Stored data entries
..........

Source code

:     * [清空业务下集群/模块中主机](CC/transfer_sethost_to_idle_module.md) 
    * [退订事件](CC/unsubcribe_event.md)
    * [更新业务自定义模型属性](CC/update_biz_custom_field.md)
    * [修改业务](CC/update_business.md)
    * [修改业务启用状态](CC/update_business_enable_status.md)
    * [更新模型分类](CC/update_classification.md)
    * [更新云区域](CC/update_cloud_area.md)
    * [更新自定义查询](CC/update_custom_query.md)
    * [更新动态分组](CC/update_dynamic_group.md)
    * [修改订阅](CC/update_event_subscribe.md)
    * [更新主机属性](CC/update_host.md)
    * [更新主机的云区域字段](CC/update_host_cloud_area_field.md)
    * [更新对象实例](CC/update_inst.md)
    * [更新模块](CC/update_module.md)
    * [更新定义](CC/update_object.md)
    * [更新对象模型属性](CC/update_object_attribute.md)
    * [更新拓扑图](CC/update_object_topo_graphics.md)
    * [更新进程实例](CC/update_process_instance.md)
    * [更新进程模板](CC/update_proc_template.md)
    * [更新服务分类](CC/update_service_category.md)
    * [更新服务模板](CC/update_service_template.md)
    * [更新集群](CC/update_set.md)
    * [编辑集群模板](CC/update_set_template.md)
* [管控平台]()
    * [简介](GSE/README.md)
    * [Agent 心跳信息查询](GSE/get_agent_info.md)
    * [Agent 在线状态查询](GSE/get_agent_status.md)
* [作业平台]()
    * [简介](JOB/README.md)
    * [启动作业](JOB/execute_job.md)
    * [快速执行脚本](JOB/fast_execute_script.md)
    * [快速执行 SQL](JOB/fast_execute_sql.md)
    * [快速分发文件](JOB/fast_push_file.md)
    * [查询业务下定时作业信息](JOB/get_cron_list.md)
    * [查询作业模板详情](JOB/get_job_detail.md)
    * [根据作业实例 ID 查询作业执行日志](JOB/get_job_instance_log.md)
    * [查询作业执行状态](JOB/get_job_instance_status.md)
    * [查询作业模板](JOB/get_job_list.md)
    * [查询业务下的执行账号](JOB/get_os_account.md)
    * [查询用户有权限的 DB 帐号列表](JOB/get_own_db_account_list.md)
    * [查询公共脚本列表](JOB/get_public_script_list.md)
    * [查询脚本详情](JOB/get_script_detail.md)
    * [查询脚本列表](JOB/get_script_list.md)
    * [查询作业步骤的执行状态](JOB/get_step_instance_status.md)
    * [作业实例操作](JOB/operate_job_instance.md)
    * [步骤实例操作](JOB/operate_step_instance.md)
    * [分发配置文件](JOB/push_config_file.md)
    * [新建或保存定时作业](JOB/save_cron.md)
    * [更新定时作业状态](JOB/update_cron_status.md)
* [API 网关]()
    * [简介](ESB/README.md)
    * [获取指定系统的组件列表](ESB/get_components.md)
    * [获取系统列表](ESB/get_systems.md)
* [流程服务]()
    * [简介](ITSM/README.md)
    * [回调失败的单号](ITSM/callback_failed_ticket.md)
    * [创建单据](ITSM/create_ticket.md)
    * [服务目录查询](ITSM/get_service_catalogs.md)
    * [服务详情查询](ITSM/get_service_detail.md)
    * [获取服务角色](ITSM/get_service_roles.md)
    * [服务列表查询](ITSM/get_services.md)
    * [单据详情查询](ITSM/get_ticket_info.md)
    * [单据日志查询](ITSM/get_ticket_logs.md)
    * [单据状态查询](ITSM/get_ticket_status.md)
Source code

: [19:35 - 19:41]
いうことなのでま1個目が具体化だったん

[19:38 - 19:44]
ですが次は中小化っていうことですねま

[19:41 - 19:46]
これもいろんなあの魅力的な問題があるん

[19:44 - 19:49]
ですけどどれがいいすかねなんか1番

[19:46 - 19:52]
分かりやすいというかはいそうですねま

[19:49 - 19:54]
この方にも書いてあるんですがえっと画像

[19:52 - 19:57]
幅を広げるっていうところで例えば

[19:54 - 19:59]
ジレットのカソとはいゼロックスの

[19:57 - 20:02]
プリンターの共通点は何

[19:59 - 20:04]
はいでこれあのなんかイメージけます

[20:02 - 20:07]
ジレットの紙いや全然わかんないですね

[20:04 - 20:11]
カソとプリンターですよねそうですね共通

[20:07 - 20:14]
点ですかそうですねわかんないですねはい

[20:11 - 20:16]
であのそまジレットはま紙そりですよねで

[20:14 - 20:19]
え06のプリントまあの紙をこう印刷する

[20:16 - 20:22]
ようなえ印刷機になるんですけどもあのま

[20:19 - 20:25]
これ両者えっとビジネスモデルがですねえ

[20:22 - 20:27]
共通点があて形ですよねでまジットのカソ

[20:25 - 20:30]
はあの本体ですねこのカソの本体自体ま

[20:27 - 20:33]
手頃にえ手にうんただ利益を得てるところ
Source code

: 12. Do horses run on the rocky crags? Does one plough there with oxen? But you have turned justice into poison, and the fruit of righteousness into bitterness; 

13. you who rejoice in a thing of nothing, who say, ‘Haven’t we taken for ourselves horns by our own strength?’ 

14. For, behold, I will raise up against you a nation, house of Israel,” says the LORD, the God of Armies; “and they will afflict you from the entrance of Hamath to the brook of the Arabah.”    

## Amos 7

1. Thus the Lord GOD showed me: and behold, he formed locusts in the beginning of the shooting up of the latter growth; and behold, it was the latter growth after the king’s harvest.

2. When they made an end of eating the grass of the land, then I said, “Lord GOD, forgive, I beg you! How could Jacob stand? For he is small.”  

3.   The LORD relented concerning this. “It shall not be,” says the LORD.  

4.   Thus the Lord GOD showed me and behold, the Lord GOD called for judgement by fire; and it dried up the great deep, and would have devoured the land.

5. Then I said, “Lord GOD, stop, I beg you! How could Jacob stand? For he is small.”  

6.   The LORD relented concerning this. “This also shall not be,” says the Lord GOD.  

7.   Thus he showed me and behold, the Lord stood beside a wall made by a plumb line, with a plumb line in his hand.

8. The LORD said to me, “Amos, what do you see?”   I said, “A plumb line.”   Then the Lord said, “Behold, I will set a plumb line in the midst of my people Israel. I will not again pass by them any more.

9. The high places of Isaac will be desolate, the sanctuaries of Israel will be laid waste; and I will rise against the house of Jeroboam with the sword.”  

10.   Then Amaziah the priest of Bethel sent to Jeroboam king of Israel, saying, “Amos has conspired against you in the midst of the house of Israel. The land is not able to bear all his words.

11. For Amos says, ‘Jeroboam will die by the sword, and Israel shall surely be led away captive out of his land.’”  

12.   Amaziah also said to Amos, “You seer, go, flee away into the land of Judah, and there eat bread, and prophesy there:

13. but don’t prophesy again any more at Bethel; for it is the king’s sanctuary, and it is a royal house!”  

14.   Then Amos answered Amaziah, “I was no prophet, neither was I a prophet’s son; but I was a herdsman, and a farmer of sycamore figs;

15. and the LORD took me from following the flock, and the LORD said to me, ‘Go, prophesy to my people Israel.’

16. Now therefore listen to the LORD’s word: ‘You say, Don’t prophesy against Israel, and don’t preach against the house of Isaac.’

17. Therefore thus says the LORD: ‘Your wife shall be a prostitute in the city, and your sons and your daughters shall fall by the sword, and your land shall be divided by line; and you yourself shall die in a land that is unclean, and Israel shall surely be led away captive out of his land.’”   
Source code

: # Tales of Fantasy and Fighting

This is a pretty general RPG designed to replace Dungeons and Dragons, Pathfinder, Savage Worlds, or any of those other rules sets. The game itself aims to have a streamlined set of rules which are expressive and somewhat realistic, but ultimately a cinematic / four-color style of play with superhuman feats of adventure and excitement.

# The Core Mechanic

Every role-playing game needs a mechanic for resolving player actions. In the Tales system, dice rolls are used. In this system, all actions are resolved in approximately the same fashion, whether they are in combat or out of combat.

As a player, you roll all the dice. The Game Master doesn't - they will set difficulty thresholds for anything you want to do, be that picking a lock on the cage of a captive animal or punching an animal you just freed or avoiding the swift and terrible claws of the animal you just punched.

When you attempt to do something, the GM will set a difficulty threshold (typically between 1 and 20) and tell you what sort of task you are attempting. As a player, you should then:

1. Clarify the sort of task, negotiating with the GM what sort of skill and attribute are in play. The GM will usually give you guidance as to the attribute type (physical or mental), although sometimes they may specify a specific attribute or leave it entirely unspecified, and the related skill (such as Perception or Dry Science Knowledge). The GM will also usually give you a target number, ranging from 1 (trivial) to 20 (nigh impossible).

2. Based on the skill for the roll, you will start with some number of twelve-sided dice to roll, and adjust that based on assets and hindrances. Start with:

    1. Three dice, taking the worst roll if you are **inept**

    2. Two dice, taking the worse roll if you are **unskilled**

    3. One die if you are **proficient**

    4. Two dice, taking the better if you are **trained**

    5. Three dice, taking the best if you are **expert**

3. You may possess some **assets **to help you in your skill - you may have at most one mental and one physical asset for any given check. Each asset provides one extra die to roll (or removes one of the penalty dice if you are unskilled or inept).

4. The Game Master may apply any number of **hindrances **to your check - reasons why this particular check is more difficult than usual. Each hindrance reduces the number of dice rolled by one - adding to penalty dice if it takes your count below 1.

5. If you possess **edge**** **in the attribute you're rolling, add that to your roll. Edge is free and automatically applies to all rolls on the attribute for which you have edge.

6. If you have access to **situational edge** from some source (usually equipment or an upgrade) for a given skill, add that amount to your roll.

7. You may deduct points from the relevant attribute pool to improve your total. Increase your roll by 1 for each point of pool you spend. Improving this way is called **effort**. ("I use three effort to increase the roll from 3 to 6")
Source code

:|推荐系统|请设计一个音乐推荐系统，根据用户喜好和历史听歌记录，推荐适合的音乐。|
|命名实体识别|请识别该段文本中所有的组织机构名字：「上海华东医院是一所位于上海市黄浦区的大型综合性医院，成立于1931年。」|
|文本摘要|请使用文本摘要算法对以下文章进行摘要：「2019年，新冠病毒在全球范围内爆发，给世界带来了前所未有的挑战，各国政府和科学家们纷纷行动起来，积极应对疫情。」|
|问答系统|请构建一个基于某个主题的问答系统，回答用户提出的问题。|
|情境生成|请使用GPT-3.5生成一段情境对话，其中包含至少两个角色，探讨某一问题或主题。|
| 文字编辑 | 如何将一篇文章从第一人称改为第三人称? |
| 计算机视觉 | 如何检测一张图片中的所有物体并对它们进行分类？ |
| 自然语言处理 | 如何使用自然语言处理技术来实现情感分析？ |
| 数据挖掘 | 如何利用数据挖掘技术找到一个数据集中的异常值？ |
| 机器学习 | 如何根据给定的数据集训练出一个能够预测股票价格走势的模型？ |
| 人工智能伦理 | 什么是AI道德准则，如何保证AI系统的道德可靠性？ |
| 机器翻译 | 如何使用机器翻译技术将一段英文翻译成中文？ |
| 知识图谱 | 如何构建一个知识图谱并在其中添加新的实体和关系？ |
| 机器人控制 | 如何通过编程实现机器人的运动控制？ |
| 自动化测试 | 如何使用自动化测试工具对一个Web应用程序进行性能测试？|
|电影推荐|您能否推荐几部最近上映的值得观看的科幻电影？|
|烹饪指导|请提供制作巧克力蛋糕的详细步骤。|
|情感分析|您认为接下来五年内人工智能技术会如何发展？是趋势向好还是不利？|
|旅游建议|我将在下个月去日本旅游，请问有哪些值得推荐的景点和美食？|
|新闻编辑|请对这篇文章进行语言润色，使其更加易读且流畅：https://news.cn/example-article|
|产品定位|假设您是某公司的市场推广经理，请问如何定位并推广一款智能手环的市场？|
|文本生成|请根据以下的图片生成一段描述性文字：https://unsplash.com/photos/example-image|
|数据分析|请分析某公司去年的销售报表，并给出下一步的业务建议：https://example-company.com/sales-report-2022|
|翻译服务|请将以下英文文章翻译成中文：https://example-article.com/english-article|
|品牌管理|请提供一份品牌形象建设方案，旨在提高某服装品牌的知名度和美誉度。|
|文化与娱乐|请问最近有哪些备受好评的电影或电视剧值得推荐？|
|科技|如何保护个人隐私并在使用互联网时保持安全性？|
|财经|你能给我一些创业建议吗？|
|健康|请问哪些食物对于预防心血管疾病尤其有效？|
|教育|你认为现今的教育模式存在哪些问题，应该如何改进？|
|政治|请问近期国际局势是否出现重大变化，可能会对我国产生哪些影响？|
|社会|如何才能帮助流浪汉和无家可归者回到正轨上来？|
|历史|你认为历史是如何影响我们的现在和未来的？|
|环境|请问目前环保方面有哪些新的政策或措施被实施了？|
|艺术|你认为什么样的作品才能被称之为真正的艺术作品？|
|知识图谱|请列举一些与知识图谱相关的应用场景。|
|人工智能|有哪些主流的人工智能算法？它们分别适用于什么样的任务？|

..........

◆ **WORK ORDER**: Output the lines of the records above exactly as they appear, from the line containing "3. One die if you are **proficient**" through the line containing "4. The Game".

◆ **RESPONSE FOR THIS EXERCISE**:
    3. One die if you are **proficient**

    4. Two dice, taking the better if you are **trained**

    5. Three dice, taking the best if you are **expert**

3. You may possess some **assets **to help you in your skill - you may have at most one mental and one physical asset for any given check. Each asset provides one extra die to roll (or removes one of the penalty dice if you are unskilled or inept).

4. The Game Master may apply any number of **hindrances **to your check - reasons why this particular check is more difficult than usual. Each hindrance reduces the number of dice rolled by one - adding to penalty dice if it takes your count below 1.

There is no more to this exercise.